The study, which appears in Health Services Research, found disparities within and across different home health agencies, including:
- The percentage of patients with functional improvement was 79% for white and higher-income patients, 76% for AAPI patients, 72% for Black and AIAN patients, 71% for low-income patients and 70% for Hispanic patients.
- Adjusting for individual-level characteristics, Black, Hispanic, AIAN and low-income home health patients were all more likely to be discharged from home health care without functional improvement compared to white and higher-income patients.
- Functional improvement inequities for Black, Hispanic and AIAN patients are mostly attributable to the quality of the home health agencies to which they have access in their communities.
- Low-income patients had less functional improvement than their higher-income counterparts within the same home health agencies.
“Understanding how inequities are created and maintained is important for understanding how we can advance equity in the home health care setting,” Fashaw-Walters says. “As one of the first studies to look at racial, ethnic and income-based disparities in home health functional improvement for older adults, this research speaks to the various ways in which functional improvement inequities are created and maintained.
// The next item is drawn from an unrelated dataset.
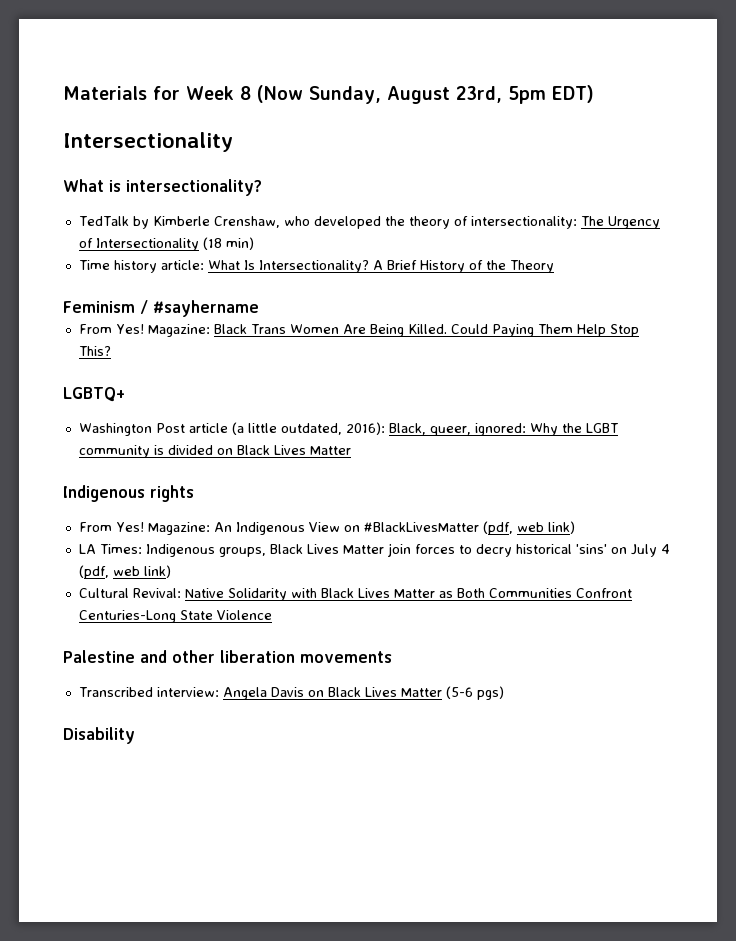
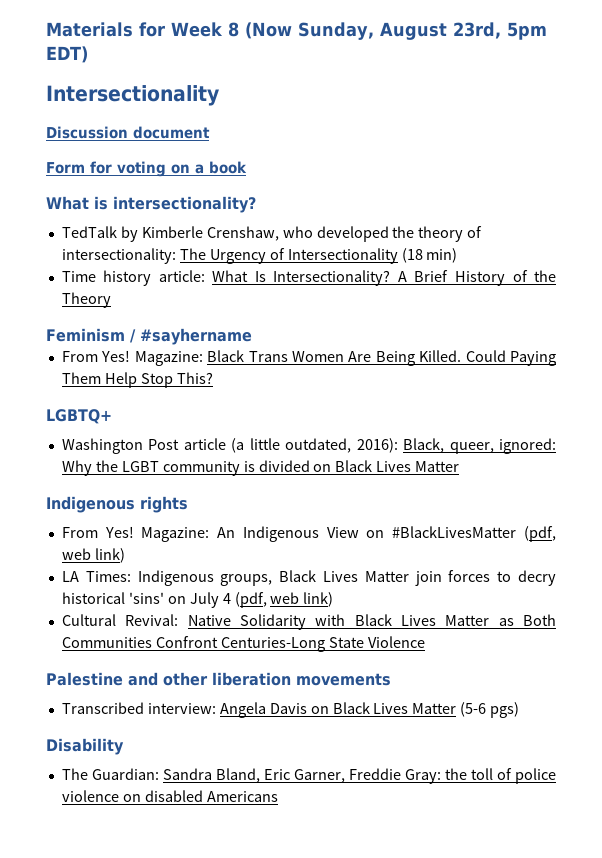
(233, 142) none -> [46,126,210,139] [46,161,247,177] // Discussion document // Form for voting on a book
(135, 735) none -> [61,768,556,784] [61,790,278,802] // The Guardian: Sandra Bland, Eric Garner, Freddie Gray: the toll of police violence on disabled Americans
Inequities are not created equally — to create change for most racial and ethnically minoritized home health patients we have to focus on improving access to higher quality agencies; but for lower-income home health patients we have to focus on making sure they are receiving equitable treatment within each agency.”
The researchers also provide recommendations for mitigating both within and between home health agency inequities, including improving the quality of home health agencies that serve more marginalized patients, incentivizing improved equity within home health agencies and encouraging home health agencies to develop socially-conscious caregiver training programs.
The research was supported by the National Institute on Aging.